Rendell is Obama surrogate in Pa., as McCain visits with Ridge

Posted: August 12, 2008

As Sen. John McCain toured Pennsylvania with former governor Tom Ridge yesterday, Sen. Barack Obama's campaign fought to snatch away local headlines.

With the Democratic presidential candidate on vacation in Hawaii, they trotted out a well- known local surrogate - Gov. Rendell.

Rendell, who passionately backed Sen. Hillary Clinton during the Democratic primary election, held a news conference in Philadelphia yesterday to slam the Republican presidential candidate on his economic voting record.

"Everything Senator McCain has done has been to widen that gap between the richest and most powerful corporations and small businesses," Rendell said.

Rendell read a list of McCain's votes in the Senate, saying that he supported tax loopholes for companies that ship jobs overseas, opposes raising the minimum wage and opposes a windfalls-profits tax for oil companies.

In response, McCain spokesman Paul Lindsey said: "Working families are looking for a leader who will get our economy moving again, and Obama's continued clinging to the failed tax-and-spend policies of the past will do exactly the opposite."

Lindsey also said that voters had not seen much of Obama since he lost the Pennsylvania primary election in May.

Obama made two visits to the key battleground state in June, to suburban Philadelphia and Pittsburgh.

Meanwhile, McCain has made eight trips to the Keystone state since the primary election. His current two-day swing through the state will include stops in Harrisburg and York.

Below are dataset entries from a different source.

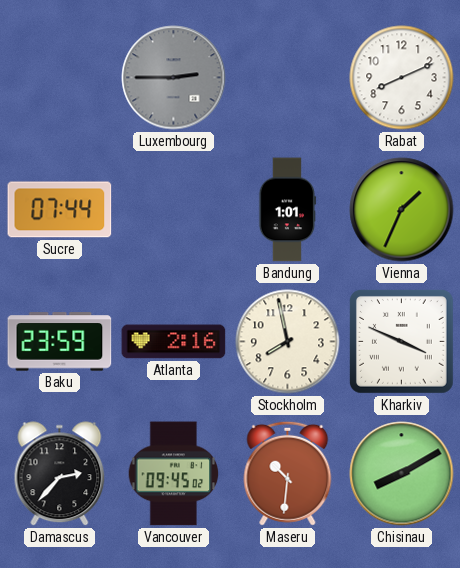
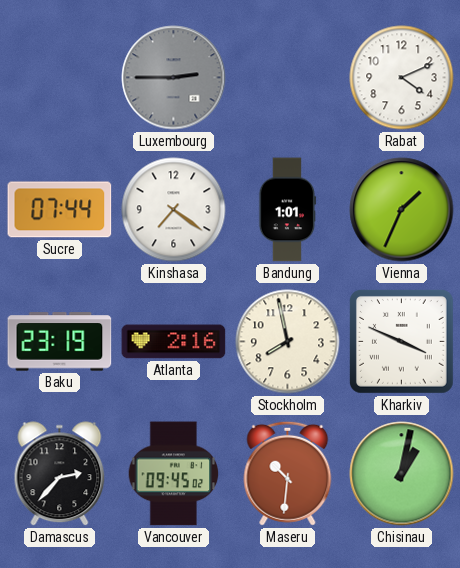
Rabat: 8:11 -> 4:11
Kinshasa: none -> 7:21
Baku: 23:59 -> 23:19
Chisinau: 8:10 -> 1:02
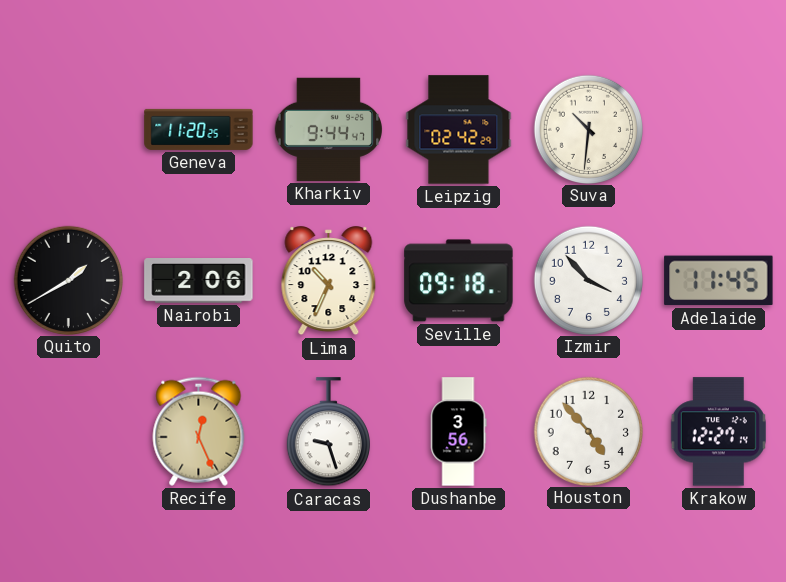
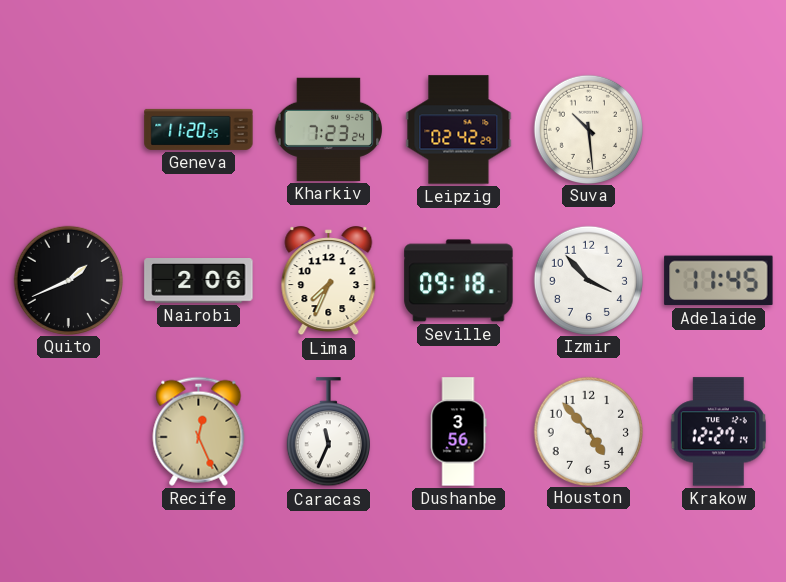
Kharkiv: 9:44 -> 7:23
Suva: 10:31 -> 10:29
Quito: 1:40 -> 1:41
Lima: 10:34 -> 7:34
Caracas: 9:27 -> 11:34
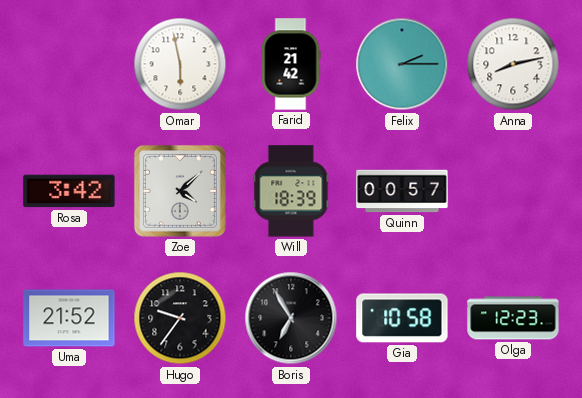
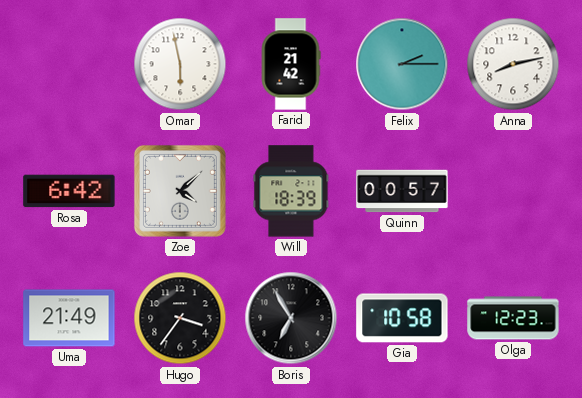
Rosa: 3:42 -> 6:42
Uma: 21:52 -> 21:49
Hugo: 9:36 -> 3:36
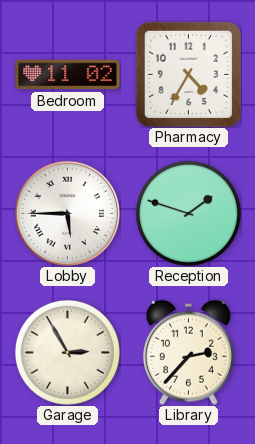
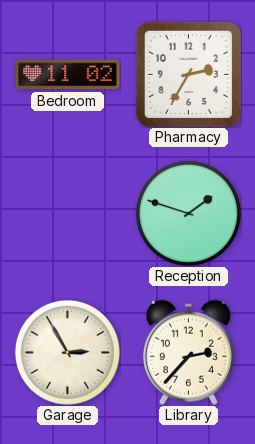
Pharmacy: 4:35 -> 2:35
Lobby: 5:45 -> none
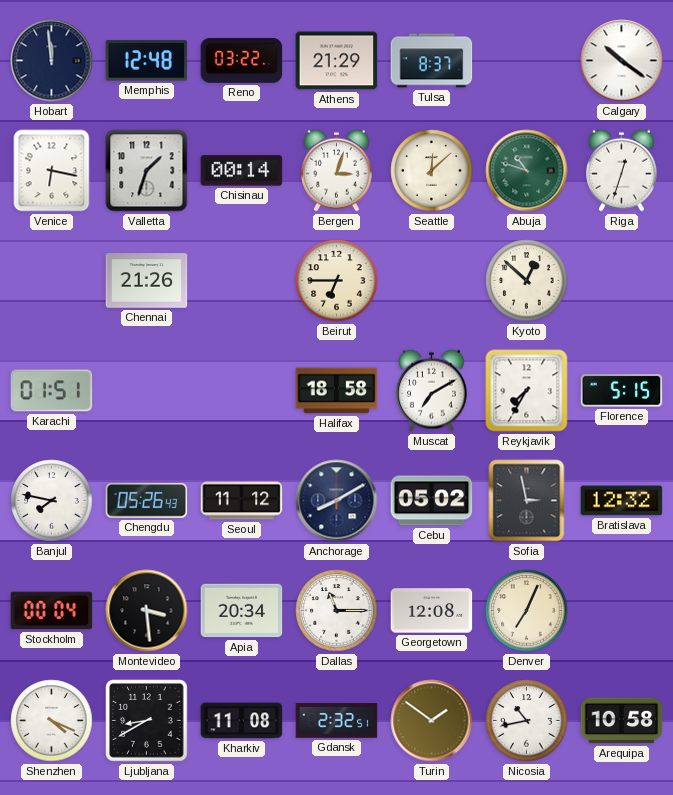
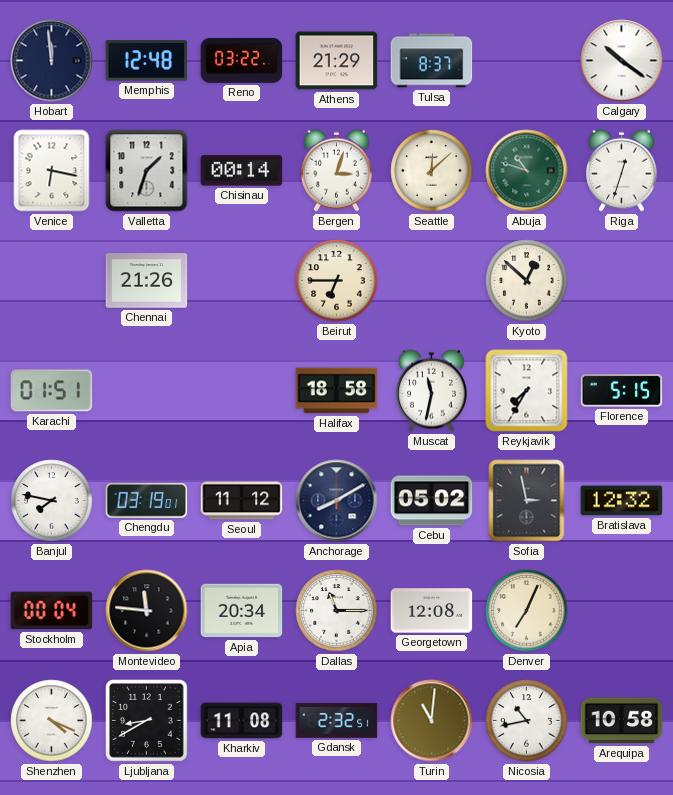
Muscat: 7:10 -> 11:32
Chengdu: 05:26 -> 03:19
Montevideo: 3:29 -> 11:46
Turin: 1:51 -> 11:01
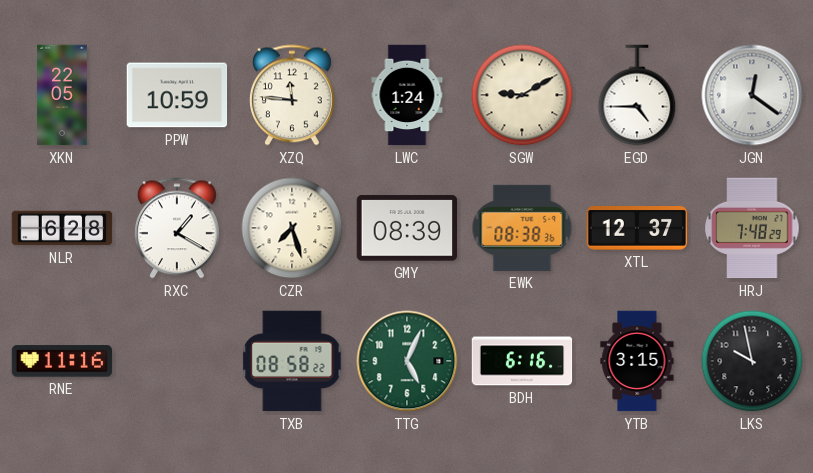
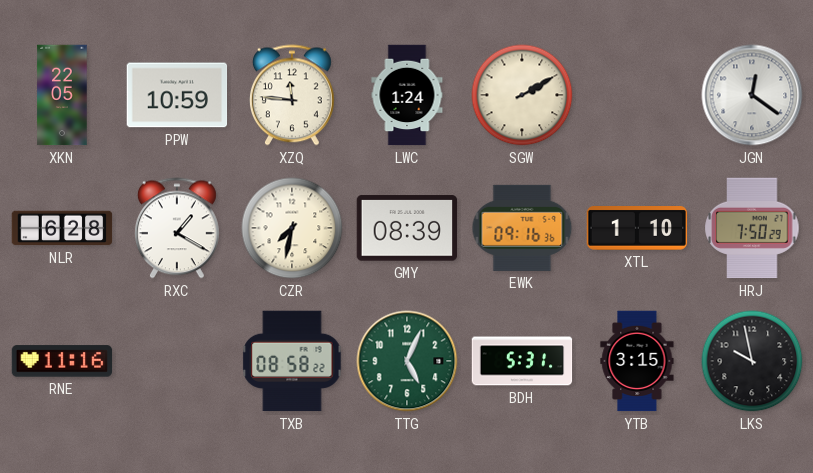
SGW: 9:10 -> 2:10
EGD: 4:45 -> none
CZR: 7:27 -> 7:32
EWK: 08:38 -> 09:16
XTL: 12:37 -> 1:10
HRJ: 7:48 -> 7:50
BDH: 6:16 -> 5:31
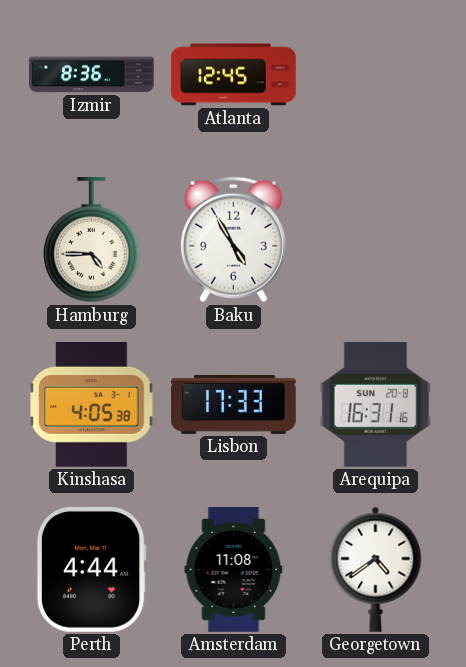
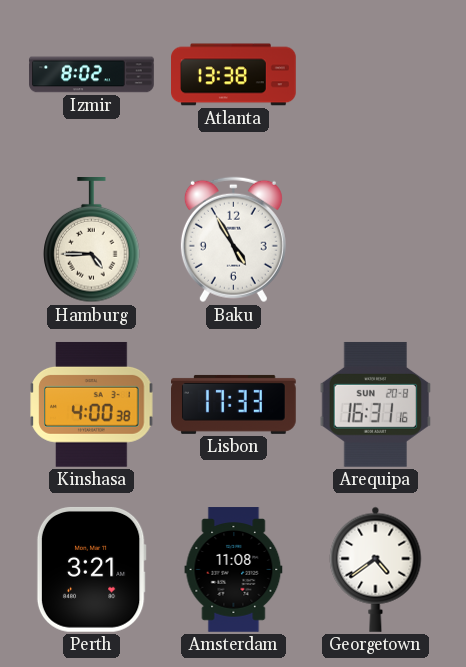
Izmir: 8:36 -> 8:02
Atlanta: 12:45 -> 13:38
Kinshasa: 4:05 -> 4:00
Perth: 4:44 -> 3:21
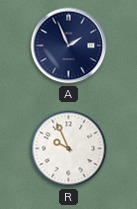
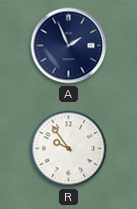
R: 9:56 -> 9:54
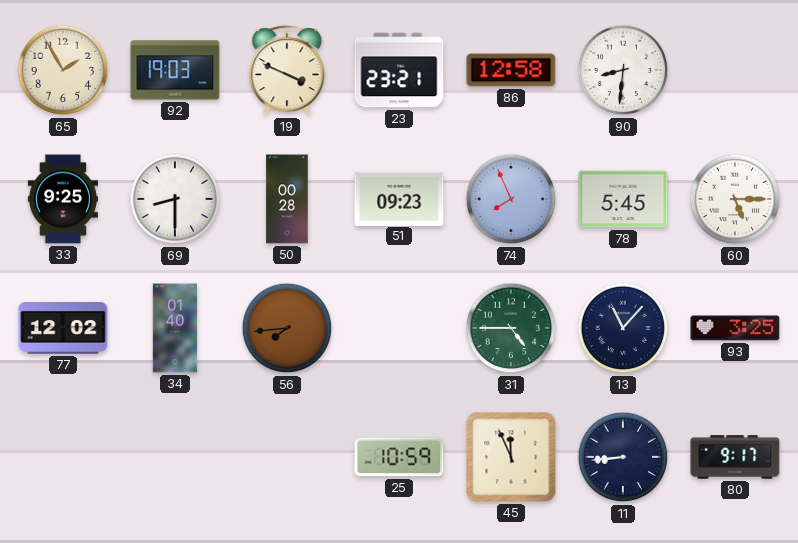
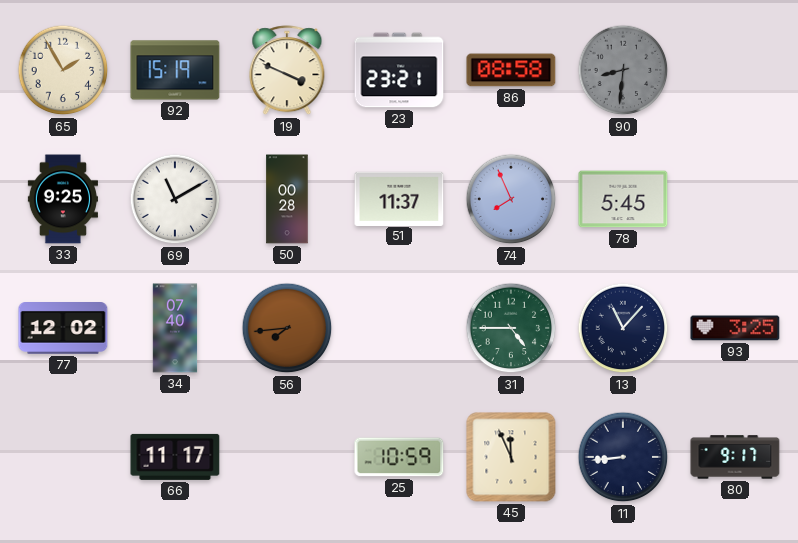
92: 19:03 -> 15:19
86: 12:58 -> 08:58
90 dial: white -> grey
69: 8:30 -> 11:10
51: 09:23 -> 11:37
60: 5:15 -> none
34: 01:40 -> 07:40
66: none -> 11:17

Accompanied by Ridge, considered a possible contender for vice president, McCain yesterday stopped in Erie, where he held a town-hall meeting at GE Transportation, a plant that makes locomotives.

McCain spoke about the raging conflict between Russia and Georgia, calling for a diplomatic effort to force Russia to withdraw from Georgia. He noted that Russia's actions could have a long-term impact on the country's relationship with the rest of the world.

McCain didn't sound set on Ridge as his No. 2. The New York Times reported that when asked about plans for his first 90 days in office, McCain said "to call Tom Ridge to Washington from whatever vacation he is taking, get him down there and get him to work."

Rendell acknowledged that Ridge would be a big draw in this state.

"There's no question the selection of Tom Ridge as John McCain's running mate would make our job harder here," Rendell said.

But, he added, "even with Tom Ridge on the ticket, I believe Sen. Obama could and would carry the state." *

The Associated Press contributed to this report.